- Reign: 1308–1331 CE
- Predecessor: Navaghana
- Successor: Khengara
- Issue: Khengara

Era name and dates
- Vikram Samvat: 1364–1387
- Dynasty: Chudasama dynasty
- Father: Navaghana
- Religion: Hinduism

= Mahipala I (Chudasama dynasty) =

Ra of Saurashtra (reign: 1308-1331 CE)

Mahipala I (Note: Older chronology mentions him as Mahipala IV.) was a Chudasama king of Saurashtra region of western India who reigned from 1308 CE to 1331 CE (VS 1364 to VS 1387). (Note: His rule ended in 1325 according to Parikh. But there is an inscription dated 1329 CE in Hatansi inscription, now Bhavnagar Museum.) His capital was at Junagadh.

==Reign==
Mahipala succeeded his father (Note: Navaghana is also mentioned as Mahipala's brother.) Navaghana and repaired the Somnath temple which his father could not do and gave much money for religious uses.
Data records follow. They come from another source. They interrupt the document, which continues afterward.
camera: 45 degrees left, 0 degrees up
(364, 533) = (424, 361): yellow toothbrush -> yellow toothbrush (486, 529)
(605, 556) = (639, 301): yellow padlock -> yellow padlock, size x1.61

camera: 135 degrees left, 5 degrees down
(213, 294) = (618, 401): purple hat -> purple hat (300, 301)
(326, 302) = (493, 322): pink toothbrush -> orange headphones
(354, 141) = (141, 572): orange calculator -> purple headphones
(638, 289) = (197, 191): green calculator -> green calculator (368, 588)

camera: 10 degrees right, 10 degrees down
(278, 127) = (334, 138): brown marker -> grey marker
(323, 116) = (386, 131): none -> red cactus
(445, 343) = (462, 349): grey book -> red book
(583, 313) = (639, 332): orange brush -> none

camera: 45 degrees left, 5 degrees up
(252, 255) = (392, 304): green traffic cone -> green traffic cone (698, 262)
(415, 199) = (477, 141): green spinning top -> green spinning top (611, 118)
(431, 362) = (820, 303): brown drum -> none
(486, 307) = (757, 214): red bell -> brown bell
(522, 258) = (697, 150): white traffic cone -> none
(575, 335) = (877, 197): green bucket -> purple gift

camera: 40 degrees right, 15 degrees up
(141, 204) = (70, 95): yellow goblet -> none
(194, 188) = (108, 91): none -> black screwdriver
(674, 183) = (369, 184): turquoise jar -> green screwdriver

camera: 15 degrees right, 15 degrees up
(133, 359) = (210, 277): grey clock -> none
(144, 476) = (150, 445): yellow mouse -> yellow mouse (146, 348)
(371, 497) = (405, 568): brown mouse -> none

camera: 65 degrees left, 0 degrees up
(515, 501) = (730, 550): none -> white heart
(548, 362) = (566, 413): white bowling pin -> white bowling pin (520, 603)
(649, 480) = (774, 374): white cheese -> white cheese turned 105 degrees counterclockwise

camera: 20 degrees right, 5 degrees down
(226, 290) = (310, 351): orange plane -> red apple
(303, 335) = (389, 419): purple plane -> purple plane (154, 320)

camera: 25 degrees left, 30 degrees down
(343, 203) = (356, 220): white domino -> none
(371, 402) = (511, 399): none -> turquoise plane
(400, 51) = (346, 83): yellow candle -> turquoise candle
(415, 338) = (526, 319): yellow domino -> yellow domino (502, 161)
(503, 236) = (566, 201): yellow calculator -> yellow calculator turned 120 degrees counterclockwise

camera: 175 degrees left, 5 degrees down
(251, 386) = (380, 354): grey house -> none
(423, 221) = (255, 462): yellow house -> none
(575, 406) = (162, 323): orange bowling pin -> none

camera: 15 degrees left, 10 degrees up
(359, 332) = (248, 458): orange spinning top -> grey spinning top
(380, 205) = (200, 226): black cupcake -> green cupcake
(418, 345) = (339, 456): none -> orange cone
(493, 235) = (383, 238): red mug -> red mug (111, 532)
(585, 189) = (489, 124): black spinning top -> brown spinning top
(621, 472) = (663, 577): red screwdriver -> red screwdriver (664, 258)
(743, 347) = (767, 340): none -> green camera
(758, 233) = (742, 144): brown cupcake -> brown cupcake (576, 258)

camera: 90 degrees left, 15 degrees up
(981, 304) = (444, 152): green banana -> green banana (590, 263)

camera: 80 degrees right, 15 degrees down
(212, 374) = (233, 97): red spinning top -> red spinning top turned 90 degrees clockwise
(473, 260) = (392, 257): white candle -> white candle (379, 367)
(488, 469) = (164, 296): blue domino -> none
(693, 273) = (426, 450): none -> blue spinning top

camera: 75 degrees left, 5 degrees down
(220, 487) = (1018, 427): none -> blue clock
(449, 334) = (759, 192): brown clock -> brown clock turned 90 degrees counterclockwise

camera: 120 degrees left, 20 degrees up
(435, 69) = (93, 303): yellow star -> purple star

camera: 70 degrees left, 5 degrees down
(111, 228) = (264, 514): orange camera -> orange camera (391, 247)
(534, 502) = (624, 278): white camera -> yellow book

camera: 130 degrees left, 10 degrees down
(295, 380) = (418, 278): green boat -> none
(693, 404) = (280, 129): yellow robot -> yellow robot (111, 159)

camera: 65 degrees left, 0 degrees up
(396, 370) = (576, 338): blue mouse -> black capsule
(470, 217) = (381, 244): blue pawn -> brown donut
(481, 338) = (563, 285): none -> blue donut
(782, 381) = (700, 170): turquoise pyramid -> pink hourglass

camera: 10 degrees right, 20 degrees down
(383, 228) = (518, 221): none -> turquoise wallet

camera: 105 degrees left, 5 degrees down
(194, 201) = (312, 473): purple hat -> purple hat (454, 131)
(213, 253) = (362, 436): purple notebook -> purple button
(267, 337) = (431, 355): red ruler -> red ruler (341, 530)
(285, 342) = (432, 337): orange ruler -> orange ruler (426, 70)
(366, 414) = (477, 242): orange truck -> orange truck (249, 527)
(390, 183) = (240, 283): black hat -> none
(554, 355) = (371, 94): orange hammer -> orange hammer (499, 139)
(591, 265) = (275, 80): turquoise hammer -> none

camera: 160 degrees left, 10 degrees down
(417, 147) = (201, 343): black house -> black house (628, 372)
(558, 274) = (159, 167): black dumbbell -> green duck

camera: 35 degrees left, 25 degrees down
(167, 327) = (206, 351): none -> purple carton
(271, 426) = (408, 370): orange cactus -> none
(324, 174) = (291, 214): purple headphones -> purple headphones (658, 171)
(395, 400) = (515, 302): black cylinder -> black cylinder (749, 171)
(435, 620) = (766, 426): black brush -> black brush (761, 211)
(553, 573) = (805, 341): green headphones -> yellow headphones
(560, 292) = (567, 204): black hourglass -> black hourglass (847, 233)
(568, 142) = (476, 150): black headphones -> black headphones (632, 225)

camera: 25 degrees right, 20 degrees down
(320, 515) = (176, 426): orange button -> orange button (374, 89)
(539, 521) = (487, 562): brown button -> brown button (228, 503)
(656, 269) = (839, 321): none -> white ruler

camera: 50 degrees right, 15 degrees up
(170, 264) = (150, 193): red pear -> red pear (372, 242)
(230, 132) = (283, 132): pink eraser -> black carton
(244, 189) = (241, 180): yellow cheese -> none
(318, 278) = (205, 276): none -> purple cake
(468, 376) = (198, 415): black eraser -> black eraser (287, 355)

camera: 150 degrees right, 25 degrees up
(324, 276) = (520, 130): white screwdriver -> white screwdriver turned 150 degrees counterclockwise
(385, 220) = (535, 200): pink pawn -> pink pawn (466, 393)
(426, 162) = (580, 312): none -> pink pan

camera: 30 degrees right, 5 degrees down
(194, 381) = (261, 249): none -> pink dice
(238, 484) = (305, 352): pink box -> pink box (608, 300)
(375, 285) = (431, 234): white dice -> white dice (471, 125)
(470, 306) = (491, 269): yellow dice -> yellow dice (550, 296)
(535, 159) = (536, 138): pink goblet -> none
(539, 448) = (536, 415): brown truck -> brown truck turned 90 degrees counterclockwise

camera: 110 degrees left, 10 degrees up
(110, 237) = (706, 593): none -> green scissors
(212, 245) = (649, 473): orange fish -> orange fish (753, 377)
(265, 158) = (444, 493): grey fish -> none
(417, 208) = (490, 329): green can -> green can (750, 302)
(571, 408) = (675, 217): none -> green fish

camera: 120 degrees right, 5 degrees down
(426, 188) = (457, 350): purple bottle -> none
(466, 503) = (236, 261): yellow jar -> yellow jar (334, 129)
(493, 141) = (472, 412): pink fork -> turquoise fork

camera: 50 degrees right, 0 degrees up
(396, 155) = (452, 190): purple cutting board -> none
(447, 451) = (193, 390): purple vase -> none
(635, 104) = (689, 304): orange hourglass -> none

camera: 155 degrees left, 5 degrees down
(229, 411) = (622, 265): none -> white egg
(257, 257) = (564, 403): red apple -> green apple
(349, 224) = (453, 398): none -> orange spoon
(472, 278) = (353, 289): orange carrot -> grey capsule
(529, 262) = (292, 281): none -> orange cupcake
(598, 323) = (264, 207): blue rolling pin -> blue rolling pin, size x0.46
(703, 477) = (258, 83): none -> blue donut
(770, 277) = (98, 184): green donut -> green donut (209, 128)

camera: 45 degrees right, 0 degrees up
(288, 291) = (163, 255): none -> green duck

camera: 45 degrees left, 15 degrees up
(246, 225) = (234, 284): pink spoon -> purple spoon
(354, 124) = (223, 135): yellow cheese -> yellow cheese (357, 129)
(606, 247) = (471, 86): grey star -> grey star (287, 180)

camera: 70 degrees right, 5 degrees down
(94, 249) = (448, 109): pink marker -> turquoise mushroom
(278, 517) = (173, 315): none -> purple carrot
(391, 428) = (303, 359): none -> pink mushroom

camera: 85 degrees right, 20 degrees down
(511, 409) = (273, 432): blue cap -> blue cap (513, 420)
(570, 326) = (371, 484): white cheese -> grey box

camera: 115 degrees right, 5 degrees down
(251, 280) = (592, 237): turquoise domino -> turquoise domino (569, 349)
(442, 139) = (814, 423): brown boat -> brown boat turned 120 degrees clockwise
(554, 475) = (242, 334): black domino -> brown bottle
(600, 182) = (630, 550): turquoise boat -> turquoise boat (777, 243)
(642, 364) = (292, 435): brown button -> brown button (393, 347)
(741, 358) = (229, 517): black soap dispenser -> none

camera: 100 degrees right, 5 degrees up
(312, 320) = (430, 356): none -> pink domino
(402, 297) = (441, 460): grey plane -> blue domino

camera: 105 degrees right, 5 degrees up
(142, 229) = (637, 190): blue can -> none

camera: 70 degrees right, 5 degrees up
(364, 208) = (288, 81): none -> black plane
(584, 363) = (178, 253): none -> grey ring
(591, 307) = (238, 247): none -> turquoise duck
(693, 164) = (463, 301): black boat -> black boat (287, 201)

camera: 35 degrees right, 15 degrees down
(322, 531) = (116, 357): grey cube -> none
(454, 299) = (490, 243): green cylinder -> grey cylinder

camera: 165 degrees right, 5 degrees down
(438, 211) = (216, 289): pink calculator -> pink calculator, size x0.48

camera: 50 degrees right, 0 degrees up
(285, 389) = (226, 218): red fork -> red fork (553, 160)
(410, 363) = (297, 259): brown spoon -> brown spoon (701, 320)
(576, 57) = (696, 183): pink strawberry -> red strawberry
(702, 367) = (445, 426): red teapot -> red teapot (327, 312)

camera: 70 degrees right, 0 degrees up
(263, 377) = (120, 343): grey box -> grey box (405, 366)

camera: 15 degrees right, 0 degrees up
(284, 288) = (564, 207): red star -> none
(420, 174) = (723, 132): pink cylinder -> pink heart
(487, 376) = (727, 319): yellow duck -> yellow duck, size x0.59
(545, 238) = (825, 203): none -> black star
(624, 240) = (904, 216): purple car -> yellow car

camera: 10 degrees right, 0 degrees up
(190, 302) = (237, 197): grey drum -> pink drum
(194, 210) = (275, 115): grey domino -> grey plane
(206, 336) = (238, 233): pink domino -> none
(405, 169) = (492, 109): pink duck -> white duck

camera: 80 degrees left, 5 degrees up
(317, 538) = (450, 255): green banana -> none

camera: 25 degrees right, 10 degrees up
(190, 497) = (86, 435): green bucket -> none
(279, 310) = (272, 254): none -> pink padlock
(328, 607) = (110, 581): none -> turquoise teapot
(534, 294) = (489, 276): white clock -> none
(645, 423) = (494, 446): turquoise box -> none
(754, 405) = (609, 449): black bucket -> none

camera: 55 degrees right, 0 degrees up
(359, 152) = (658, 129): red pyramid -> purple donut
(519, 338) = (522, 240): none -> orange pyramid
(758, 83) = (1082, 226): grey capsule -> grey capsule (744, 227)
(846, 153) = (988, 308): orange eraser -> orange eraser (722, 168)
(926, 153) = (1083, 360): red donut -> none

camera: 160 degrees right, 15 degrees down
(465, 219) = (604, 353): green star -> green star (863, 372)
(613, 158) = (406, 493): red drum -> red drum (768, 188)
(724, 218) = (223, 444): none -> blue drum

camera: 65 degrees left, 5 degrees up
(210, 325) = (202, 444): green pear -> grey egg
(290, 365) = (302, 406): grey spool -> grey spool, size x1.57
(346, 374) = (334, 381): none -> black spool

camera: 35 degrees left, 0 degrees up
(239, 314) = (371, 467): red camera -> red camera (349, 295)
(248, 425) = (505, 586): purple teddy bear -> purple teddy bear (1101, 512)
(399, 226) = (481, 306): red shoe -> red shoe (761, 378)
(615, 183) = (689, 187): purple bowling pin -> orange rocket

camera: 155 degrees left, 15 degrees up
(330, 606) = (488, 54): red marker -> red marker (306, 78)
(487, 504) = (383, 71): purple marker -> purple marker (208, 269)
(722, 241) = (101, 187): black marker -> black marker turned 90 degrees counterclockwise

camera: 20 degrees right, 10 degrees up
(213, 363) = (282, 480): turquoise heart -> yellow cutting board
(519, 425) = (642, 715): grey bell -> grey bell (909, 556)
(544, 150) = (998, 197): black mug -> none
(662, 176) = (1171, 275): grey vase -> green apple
It is known that, at least till 1301, Vayajaladeva of Vaja dynasty was a local ruler of Prabhas Patan where Somanath temple is situated. So he must have defeated Muslim administrator with his cooperation and repaired the temple. He was succeeded by his son Khengara.

==Inscriptions==
He is mentioned in the inscriptions in Sodhali Vav, a stepwell in Mangrol (VS 1375/1319 CE); on the stone slab found from Hatansi, now in Bhavnagar Museum (VS 1387/1329 CE); at Jain temple on Girnar hill (date missing); and there is an inscription dated VS 1371 (1315 CE), likely from Shatrunjaya hill, commemorating the installation of an image in the Śatruṃjaya Ādinātha temple of the rāṇaka (vassal king) Mahīpāla, who is probably identical to Mahipala I. He is also mentioned in the genealogy in inscriptions at Revati Kund near Damodar Kund, Junagadh (VS 1472/1417 CE) and at Neminath Temple (c. VS 1510/c. 1454 CE) on Girnar.